At this point, let's specialise to a double cover $f: Y \rightarrow X$ of complex surfaces. As we know from Dori's answer, this is determined by a section $s$ of a certain bundle $L^{-2}$ on $X$. To understand this in a more down-to-earth way, let's focus on an open set $U \subset X$ in which $L$ is trivialised: then on $U$ we can identify $s$ with a regular function, and the open set $f^{-1}(U) \subset Y$ is exactly the subset $\{(x,y) \in U \times \mathbf A^1 \mid y^2=s(x) \}$.    
(For the statement you want to be strictly true, one should assume that the ramification locus is a smooth sextic, so from now on I assume that $s(x)=0$ is a smooth curve in $X$.)
Fix a point $p=(x,y)$ of $Y$. For simplicity let's work in the classical (or analytic) topology. If $s(x) \neq 0$ then by the implicit function theorem and the equational description of $Y$ above, there's a (classical) open neighbourhood $V$ of $p$ in which the map $f:(x,y) \rightarrow x$ is an isomorphism from $V$ onto an open set in $X$. In this case we certainly have $(f^* \omega_X)_{|V} = (\omega_Y)_{|V}$.
On the other hand suppose that we look at a point $p=(x,0)$, that is, a point where $s(x)=0$. Then we can choose coordinates $(u,v)$ locally near $p$ on $Y$, and $(z,w)$ locally near $f(p)$ on $X$, in which the map $f$ is given by the formula $f: (u,v) \mapsto (u,v^2)$. A local generator near $f(p)$ of the sheaf $\omega_X$ of 2-forms is given by $\omega = dz \wedge dw$: this pulls back to $f^* \omega= du \wedge d(v^2) = -2v (du \wedge dv)$. (Note that in these coordinates the ramification divisor on $Y$ is given by the equation $v=0$.)  Now $du \wedge dv$ is a local generator of $\omega_Y$ near $p$, so in this open set we find that $f^* \omega_X = v \cdot \omega_Y$. 

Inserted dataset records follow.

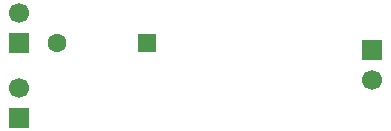
<source format=gbr>
%TF.GenerationSoftware,KiCad,Pcbnew,9.0.5*%
%TF.CreationDate,2025-11-28T10:22:16-08:00*%
%TF.ProjectId,project3_tiny_solar_power_supply,70726f6a-6563-4743-935f-74696e795f73,rev?*%
%TF.SameCoordinates,Original*%
%TF.FileFunction,Soldermask,Bot*%
%TF.FilePolarity,Negative*%
%FSLAX46Y46*%
G04 Gerber Fmt 4.6, Leading zero omitted, Abs format (unit mm)*
G04 Created by KiCad (PCBNEW 9.0.5) date 2025-11-28 10:22:16*
%MOMM*%
%LPD*%
G01*
G04 APERTURE LIST*
G04 Aperture macros list*
%AMRoundRect*
0 Rectangle with rounded corners*
0 $1 Rounding radius*
0 $2 $3 $4 $5 $6 $7 $8 $9 X,Y pos of 4 corners*
0 Add a 4 corners polygon primitive as box body*
4,1,4,$2,$3,$4,$5,$6,$7,$8,$9,$2,$3,0*
0 Add four circle primitives for the rounded corners*
1,1,$1+$1,$2,$3*
1,1,$1+$1,$4,$5*
1,1,$1+$1,$6,$7*
1,1,$1+$1,$8,$9*
0 Add four rect primitives between the rounded corners*
20,1,$1+$1,$2,$3,$4,$5,0*
20,1,$1+$1,$4,$5,$6,$7,0*
20,1,$1+$1,$6,$7,$8,$9,0*
20,1,$1+$1,$8,$9,$2,$3,0*%
G04 Aperture macros list end*
%ADD10R,1.700000X1.700000*%
%ADD11C,1.700000*%
%ADD12RoundRect,0.250000X0.550000X0.550000X-0.550000X0.550000X-0.550000X-0.550000X0.550000X-0.550000X0*%
%ADD13C,1.600000*%
G04 APERTURE END LIST*
D10*
%TO.C,J4*%
X127925196Y-103770900D03*
D11*
X127925196Y-101230900D03*
%TD*%
D12*
%TO.C,J3*%
X138720196Y-103770900D03*
D13*
X131100196Y-103770900D03*
%TD*%
D10*
%TO.C,J1*%
X157770196Y-104405900D03*
D11*
X157770196Y-106945900D03*
%TD*%
D10*
%TO.C,J2*%
X127925196Y-110120900D03*
D11*
X127925196Y-107580900D03*
%TD*%
M02*

</source>
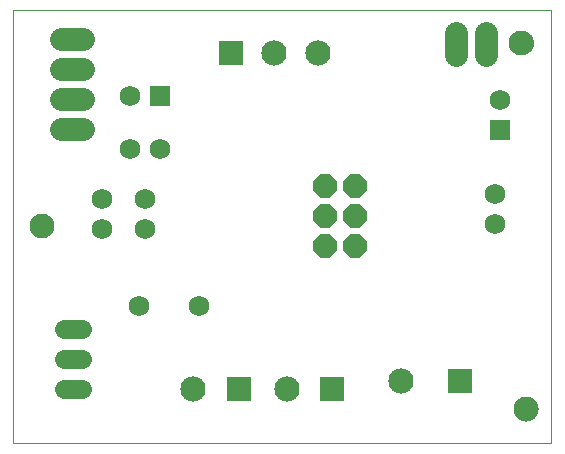
<source format=gbs>
G75*
G70*
%OFA0B0*%
%FSLAX24Y24*%
%IPPOS*%
%LPD*%
%AMOC8*
5,1,8,0,0,1.08239X$1,22.5*
%
%ADD10C,0.0000*%
%ADD11C,0.0827*%
%ADD12C,0.0690*%
%ADD13R,0.0690X0.0690*%
%ADD14R,0.0840X0.0840*%
%ADD15C,0.0840*%
%ADD16OC8,0.0780*%
%ADD17C,0.0640*%
%ADD18C,0.0780*%
D10*
X000235Y000146D02*
X000235Y014580D01*
X018168Y014580D01*
X018168Y000146D01*
X000235Y000146D01*
X000776Y007396D02*
X000778Y007435D01*
X000784Y007474D01*
X000794Y007512D01*
X000807Y007549D01*
X000824Y007584D01*
X000844Y007618D01*
X000868Y007649D01*
X000895Y007678D01*
X000924Y007704D01*
X000956Y007727D01*
X000990Y007747D01*
X001026Y007763D01*
X001063Y007775D01*
X001102Y007784D01*
X001141Y007789D01*
X001180Y007790D01*
X001219Y007787D01*
X001258Y007780D01*
X001295Y007769D01*
X001332Y007755D01*
X001367Y007737D01*
X001400Y007716D01*
X001431Y007691D01*
X001459Y007664D01*
X001484Y007634D01*
X001506Y007601D01*
X001525Y007567D01*
X001540Y007531D01*
X001552Y007493D01*
X001560Y007455D01*
X001564Y007416D01*
X001564Y007376D01*
X001560Y007337D01*
X001552Y007299D01*
X001540Y007261D01*
X001525Y007225D01*
X001506Y007191D01*
X001484Y007158D01*
X001459Y007128D01*
X001431Y007101D01*
X001400Y007076D01*
X001367Y007055D01*
X001332Y007037D01*
X001295Y007023D01*
X001258Y007012D01*
X001219Y007005D01*
X001180Y007002D01*
X001141Y007003D01*
X001102Y007008D01*
X001063Y007017D01*
X001026Y007029D01*
X000990Y007045D01*
X000956Y007065D01*
X000924Y007088D01*
X000895Y007114D01*
X000868Y007143D01*
X000844Y007174D01*
X000824Y007208D01*
X000807Y007243D01*
X000794Y007280D01*
X000784Y007318D01*
X000778Y007357D01*
X000776Y007396D01*
X016770Y013498D02*
X016772Y013537D01*
X016778Y013576D01*
X016788Y013614D01*
X016801Y013651D01*
X016818Y013686D01*
X016838Y013720D01*
X016862Y013751D01*
X016889Y013780D01*
X016918Y013806D01*
X016950Y013829D01*
X016984Y013849D01*
X017020Y013865D01*
X017057Y013877D01*
X017096Y013886D01*
X017135Y013891D01*
X017174Y013892D01*
X017213Y013889D01*
X017252Y013882D01*
X017289Y013871D01*
X017326Y013857D01*
X017361Y013839D01*
X017394Y013818D01*
X017425Y013793D01*
X017453Y013766D01*
X017478Y013736D01*
X017500Y013703D01*
X017519Y013669D01*
X017534Y013633D01*
X017546Y013595D01*
X017554Y013557D01*
X017558Y013518D01*
X017558Y013478D01*
X017554Y013439D01*
X017546Y013401D01*
X017534Y013363D01*
X017519Y013327D01*
X017500Y013293D01*
X017478Y013260D01*
X017453Y013230D01*
X017425Y013203D01*
X017394Y013178D01*
X017361Y013157D01*
X017326Y013139D01*
X017289Y013125D01*
X017252Y013114D01*
X017213Y013107D01*
X017174Y013104D01*
X017135Y013105D01*
X017096Y013110D01*
X017057Y013119D01*
X017020Y013131D01*
X016984Y013147D01*
X016950Y013167D01*
X016918Y013190D01*
X016889Y013216D01*
X016862Y013245D01*
X016838Y013276D01*
X016818Y013310D01*
X016801Y013345D01*
X016788Y013382D01*
X016778Y013420D01*
X016772Y013459D01*
X016770Y013498D01*
X016917Y001294D02*
X016919Y001333D01*
X016925Y001372D01*
X016935Y001410D01*
X016948Y001447D01*
X016965Y001482D01*
X016985Y001516D01*
X017009Y001547D01*
X017036Y001576D01*
X017065Y001602D01*
X017097Y001625D01*
X017131Y001645D01*
X017167Y001661D01*
X017204Y001673D01*
X017243Y001682D01*
X017282Y001687D01*
X017321Y001688D01*
X017360Y001685D01*
X017399Y001678D01*
X017436Y001667D01*
X017473Y001653D01*
X017508Y001635D01*
X017541Y001614D01*
X017572Y001589D01*
X017600Y001562D01*
X017625Y001532D01*
X017647Y001499D01*
X017666Y001465D01*
X017681Y001429D01*
X017693Y001391D01*
X017701Y001353D01*
X017705Y001314D01*
X017705Y001274D01*
X017701Y001235D01*
X017693Y001197D01*
X017681Y001159D01*
X017666Y001123D01*
X017647Y001089D01*
X017625Y001056D01*
X017600Y001026D01*
X017572Y000999D01*
X017541Y000974D01*
X017508Y000953D01*
X017473Y000935D01*
X017436Y000921D01*
X017399Y000910D01*
X017360Y000903D01*
X017321Y000900D01*
X017282Y000901D01*
X017243Y000906D01*
X017204Y000915D01*
X017167Y000927D01*
X017131Y000943D01*
X017097Y000963D01*
X017065Y000986D01*
X017036Y001012D01*
X017009Y001041D01*
X016985Y001072D01*
X016965Y001106D01*
X016948Y001141D01*
X016935Y001178D01*
X016925Y001216D01*
X016919Y001255D01*
X016917Y001294D01*
D11*
X017311Y001294D03*
X017164Y013498D03*
X001170Y007396D03*
D12*
X003173Y007271D03*
X003173Y008271D03*
X004610Y008271D03*
X004610Y007271D03*
X004423Y004709D03*
X006423Y004709D03*
X005110Y009959D03*
X004110Y009959D03*
X004110Y011709D03*
X016281Y008459D03*
X016281Y007459D03*
X016443Y011598D03*
D13*
X016443Y010598D03*
X005110Y011709D03*
D14*
X007478Y013146D03*
X015110Y002209D03*
X010868Y001959D03*
X007743Y001959D03*
D15*
X009350Y001959D03*
X006225Y001959D03*
X013142Y002209D03*
X010374Y013146D03*
X008926Y013146D03*
D16*
X010610Y008709D03*
X010610Y007709D03*
X011610Y007709D03*
X011610Y008709D03*
X011610Y006709D03*
X010610Y006709D03*
D17*
X002535Y003959D02*
X001935Y003959D01*
X001935Y002959D02*
X002535Y002959D01*
X002535Y001959D02*
X001935Y001959D01*
D18*
X001816Y010633D02*
X002556Y010633D01*
X002556Y011633D02*
X001816Y011633D01*
X001816Y012633D02*
X002556Y012633D01*
X002556Y013633D02*
X001816Y013633D01*
X014983Y013819D02*
X014983Y013079D01*
X015983Y013079D02*
X015983Y013819D01*
M02*

</source>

Putting all this together into a global description, we find $f^* \omega_X = I_R \cdot \omega_Y$ where $I_R$ is the ideal sheaf of the ramification divisor on $Y$. One could also write this as $f^* \omega_X = O(-R) \otimes \omega_Y$, or again, in divisor notation, as $f^* K_X = K_Y - R$. 
Finally we observe that the branch divisor $B$ on $X$ pulls back to $f^*B = 2R$ (e.g. because its pullback is defined locally by the equation $v^2=0$ in the previous notation). So we can rewrite our last formula again as $f^*K_X = K_Y - \frac{1}{2} f^*B$, or more elegantly, $K_Y=f^*(K_X+\frac{1}{2}B)$.
In your example $X=\mathbf P^2$, so $K_X=3H$, and $B$ is a sextic; plugging these into the formula above gives $K_Y=0$. This explains why $Y$ has trivial canonical bundle.